1. Compute the domain of the real-valued function $$f(x)=\sqrt{3-\sqrt{5-\sqrt{x}}}.$$
2. If $f(x)=ax^4-bx^2+x+5$ and $f(-3)=2$, then what is the value of $f(3)$?
1. \(f(x)=\sqrt{3-\sqrt{5-\sqrt{x}}}\)
\(\sqrt{x}\) is part of the function so the domain has the restriction:
x ≥ 0
\(\sqrt{5-\sqrt{x}}\) is part of the function so the domain has the restriction:
\(5-\sqrt{x}\geq0\\ 5\geq\sqrt{x}\\ 25\geq x\\ \mathbf{x\leq 25}\)

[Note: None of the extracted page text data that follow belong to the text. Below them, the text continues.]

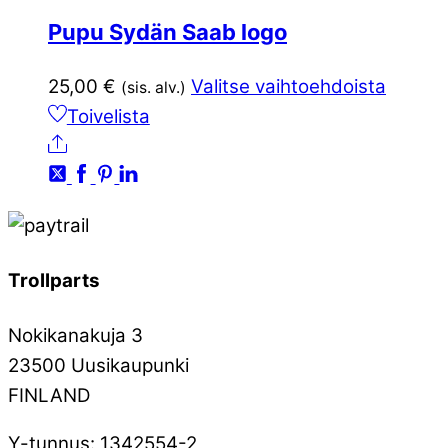
Pupu Sydän Saab logo
Tällä
25,00
€
Valitse vaihtoehdoista
(sis. alv.)
tuottee
Toivelista
Ale
on
useam
muunn
Voit
tehdä
Trollparts
valinna
tuotte
Nokikanakuja 3
sivulla.
23500 Uusikaupunki
FINLAND
Y-tunnus: 1342554-2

\(\sqrt{3-\sqrt{5-\sqrt x}}\) is part of the function so the domain has the restriction:
\(3-\sqrt{5-\sqrt x}\geq0\\ 3\geq\sqrt{5-\sqrt x}\\ 9\geq5-\sqrt x\\ 9+\sqrt x\geq5\)
\(\sqrt x\geq-4\) This is true for all real numbers.
The domain restrictions are: x ≥ 0 and x ≤ 25
So the domain is just
0 ≤ x ≤ 25